## TEXT SHOWN
Should I blog? and why I blog
One of the projects that is currently using up my limited free time is a free online course that I’m building titled “Should I blog? Everything you want to know about blogging your cancer journey“. I have always wanted to be the facilitator for a free online course, and I realized that the only thing stopping me from doing it was me. And so, if you want to start blogging but don’t know how to get started, feel free to join us. The course begins March 1st and the signup and course content will all be posted to http://shouldiblog.org.
In preparing the content for the first week, I asked a bunch of volunteer cancer bloggers (cancer blog mentors) why they blogged. I realized that I had not posted why I blog. Sure, I say a little about it on the landing page for this site, but really, I wanted to take some time (and this post) to really reflect on not just why I blog, but why I blog as much as I do.
I began blogging in the first few days after diagnosis. At that time, it was too hard to say the words. As I mentioned earlier this week, the hardest thing I had to do was phone my mother and say the words “I have breast cancer”. I just couldn’t talk about it. I was not ready for telephone conversations, but my family and friends needed to know what was happening. I also had at the back of my mind, that my blog could serve as useful data for research. Maybe even a new dissertation topic for me, as my thesis research project couldn’t survive me not being in Ottawa to keep it going. I wanted my experience to be meaningful. It didn’t make sense for me to go through this journey without somehow sharing the experience so that others could learn from it.

## DATA EXTRACT

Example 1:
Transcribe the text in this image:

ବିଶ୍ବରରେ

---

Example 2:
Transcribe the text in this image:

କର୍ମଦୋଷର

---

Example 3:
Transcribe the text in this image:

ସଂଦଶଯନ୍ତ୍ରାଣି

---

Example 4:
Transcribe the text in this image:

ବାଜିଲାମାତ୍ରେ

## TASKS TO CARRY OUT
(a) Duplicate the blog post's wording between "In preparing the" and "much as I do.", inclusive.
(b) Summarize the blog post in two sentences.

## WRITTEN ANSWERS
(a)
In preparing the content for the first week, I asked a bunch of volunteer cancer bloggers (cancer blog mentors) why they blogged. I realized that I had not posted why I blog. Sure, I say a little about it on the landing page for this site, but really, I wanted to take some time (and this post) to really reflect on not just why I blog, but why I blog as much as I do.

(b) The writer is building a free online course titled “Should I blog? Everything you want to know about blogging your cancer journey,” which begins March 1st at http://shouldiblog.org. While preparing it, the writer realized there was no post on why the writer blogs: blogging began in the first days after a breast cancer diagnosis because saying the words aloud was too hard, family and friends needed to know what was happening, the blog might serve as research data, and sharing the experience could let others learn from it.